Handlung findet auf den über 200 Seiten im Grunde nur wenig statt. Das meiste Aufgeschriebene, sind Gedanken, Erinnerungen. Im nicht zu düsteren Stil, wird man in die finstere Welt des gepeinigten Überlebenden geführt. Man fühlt mit, man freut sich über kleinste Verbesserungen, man kommt zum Nachdenken… Was ist wichtig im Leben? Wie viel Ballast führt man mit sich herum? Woran hängt mein Herz, und was tue ich, um die Dinge, an denen mein Herz und mein Sein hängt, zu behalten?
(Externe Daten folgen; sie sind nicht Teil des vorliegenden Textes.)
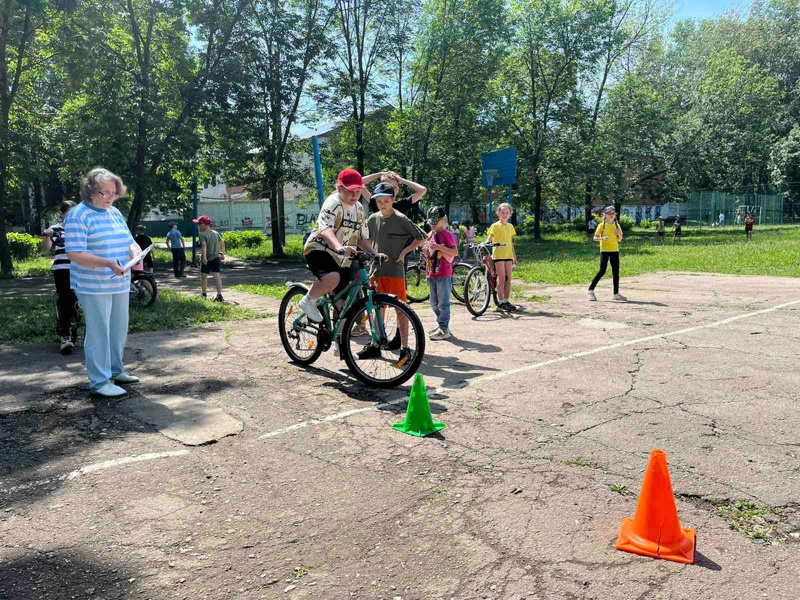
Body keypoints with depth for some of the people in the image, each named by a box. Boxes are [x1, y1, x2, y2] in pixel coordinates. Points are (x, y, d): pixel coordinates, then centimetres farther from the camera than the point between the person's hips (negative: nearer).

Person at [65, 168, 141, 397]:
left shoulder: (115, 213, 12)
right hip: (94, 287, -8)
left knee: (119, 329, 16)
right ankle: (99, 381, 6)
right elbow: (75, 254, -18)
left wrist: (135, 250, -8)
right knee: (99, 332, -3)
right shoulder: (78, 216, -12)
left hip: (120, 284, 8)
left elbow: (128, 241, 17)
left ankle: (115, 370, 31)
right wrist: (108, 263, -30)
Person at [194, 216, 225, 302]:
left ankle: (203, 294, 23)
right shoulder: (216, 233, 8)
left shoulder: (202, 234, -11)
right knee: (217, 275, -3)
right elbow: (222, 243, 15)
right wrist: (223, 254, 25)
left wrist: (204, 257, -31)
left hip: (207, 259, -4)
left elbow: (204, 245, -24)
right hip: (216, 257, 4)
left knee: (203, 276, 12)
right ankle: (219, 295, -12)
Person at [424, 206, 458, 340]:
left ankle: (444, 330, -3)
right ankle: (442, 326, 23)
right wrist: (425, 251, 1)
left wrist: (438, 247, -23)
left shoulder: (447, 234, -6)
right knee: (434, 304, 13)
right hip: (432, 273, 8)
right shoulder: (430, 235, 17)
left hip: (444, 274, -8)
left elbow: (455, 252, -17)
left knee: (443, 303, -6)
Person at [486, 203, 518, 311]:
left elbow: (511, 243, 18)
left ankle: (506, 301, 13)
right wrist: (486, 242, -33)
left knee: (508, 279, 5)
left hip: (508, 255, 5)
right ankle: (500, 302, -1)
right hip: (498, 255, -5)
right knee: (501, 279, -6)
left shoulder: (510, 226, 14)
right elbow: (489, 238, -11)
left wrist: (515, 257, 17)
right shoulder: (495, 226, -2)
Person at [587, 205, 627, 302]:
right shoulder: (602, 225, -2)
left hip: (615, 250, 5)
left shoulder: (617, 225, 11)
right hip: (604, 250, -5)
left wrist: (620, 234, -6)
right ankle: (590, 290, 0)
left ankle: (616, 293, 11)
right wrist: (602, 238, -22)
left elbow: (619, 240, 15)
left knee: (616, 272, 4)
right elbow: (595, 238, -4)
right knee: (602, 271, -9)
Sehr wertvolle Literatur! Und sicherlich einer der wichtigen Proteste gegen den Krieg. Ein Augenöffner, scharf wie ein Stacheldrahtzaun!

Die englische Ausgabe der Buches ist bei Penguin Classic erschienen. Eine deutsche Ausgabe (“Johnny zieht in den Krieg”) ist ua. bei Eichborn (nicht mehr im Sortiment) erschienen. Das deutsche Buch ist heutzutage eigentlich nur noch gebraucht zu erwerben (Preis: ca. 50 €).